Favr.tt is a privately funded social shopping app for consumers and – in particular – social influencers that rewards them directly with cash when others click and buy on items they’ve linked to via affiliate links. What makes it stand out is its focus on mobile, via Android and iOS apps.
It launched quietly a couple of months ago but it’s now stepping on the gas.
Today London tech startup veteran Inmaculada Martinez has joined as CEO, alongside co-founder Matthew Woolf, CTO. Prior to Favr.tt, Martinez led a number of VC-backed startups to exit, such as Escape Velocity and Jutel Visual Radio Oulu, and she was the first employee at Moo.com. She’s also worked at Goldman Sachs, Cable & Wireless, and Nokia in its heyday.
Favr.tt’s graph database matches people with products, and rewards users’ social influence with cash-back commissions. Whereas a user would have to sign up to an affiliate scheme to share an affiliate link, with Favr.tt, a user just searches for a product and Favr.tt brings them back to the affiliate link, which is linked to their account. When they share it, any sale commission is credited directly to their bank account.
The company now plans to raise further funding with a view to launching in the US, the idea being to turn social media into one big affiliate marketing marketplace, effectively turning it from a B2B proposition into a consumer-facing phenomenon.
”If you are Skimlinks your clients are big publisher sites, but for us our client is Facebook and Twitter,” Martinez tells me. “This is where our users publish the opportunities, as we are 100% user generated content.”

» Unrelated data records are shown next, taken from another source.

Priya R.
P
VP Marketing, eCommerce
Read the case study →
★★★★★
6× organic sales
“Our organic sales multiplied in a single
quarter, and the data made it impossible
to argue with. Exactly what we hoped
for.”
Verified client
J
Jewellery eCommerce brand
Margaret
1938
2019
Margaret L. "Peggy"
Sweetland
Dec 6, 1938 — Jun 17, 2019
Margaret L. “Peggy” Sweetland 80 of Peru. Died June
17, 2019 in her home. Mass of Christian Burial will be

In the parlance of the trade, it “monetises peer-2-many” recommendations and may well amplify social influence for brands. That’s assuming it doesn’t get sullied by the usual problems with spammy affiliate marketing.
Favr.tt competes in two ways with existing businesses.

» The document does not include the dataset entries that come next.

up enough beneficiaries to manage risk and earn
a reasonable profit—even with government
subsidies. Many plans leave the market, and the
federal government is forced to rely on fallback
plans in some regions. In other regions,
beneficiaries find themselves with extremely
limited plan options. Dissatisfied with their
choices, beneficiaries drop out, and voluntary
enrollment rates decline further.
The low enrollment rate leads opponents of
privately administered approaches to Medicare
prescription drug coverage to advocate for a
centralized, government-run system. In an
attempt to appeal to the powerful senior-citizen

First is the “cash-back payments to consumers” model, where catalogue-style discounted outlets such as Quidco give you money back on in-store spending — but only on a store-by-store basis. There are also cash-back credit cards.
Another model is companies that might pay you a few cents when you search for a flight on a search engine with affiliate deals.

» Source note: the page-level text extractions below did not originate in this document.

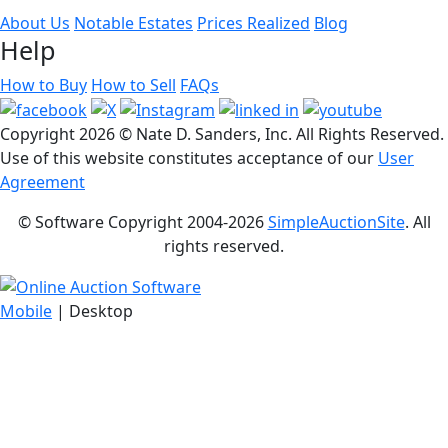
About Us
Notable Estates
Prices Realized
Blog
Help
How to Buy
How to Sell
FAQs
Copyright
2026 © Nate D. Sanders, Inc. All Rights Reserved.
Use of this website constitutes acceptance of our
User
Agreement
© Software Copyright 2004-
2026
SimpleAuctionSite
. All
rights reserved.
Mobile
| Desktop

But with Favr.tt users get cash sent to their PayPal accounts from any purchase, or any purchase made by others who click their social shopping links.
This taps into users who also recommend things on social media. There are differences between all these social shopping sites, however.
“We are taking payments on shopa so it’s much more of a marketplace than the guys at favr.tt which is affiliate based,” says Peter Janes, founder and CEO of Shopa.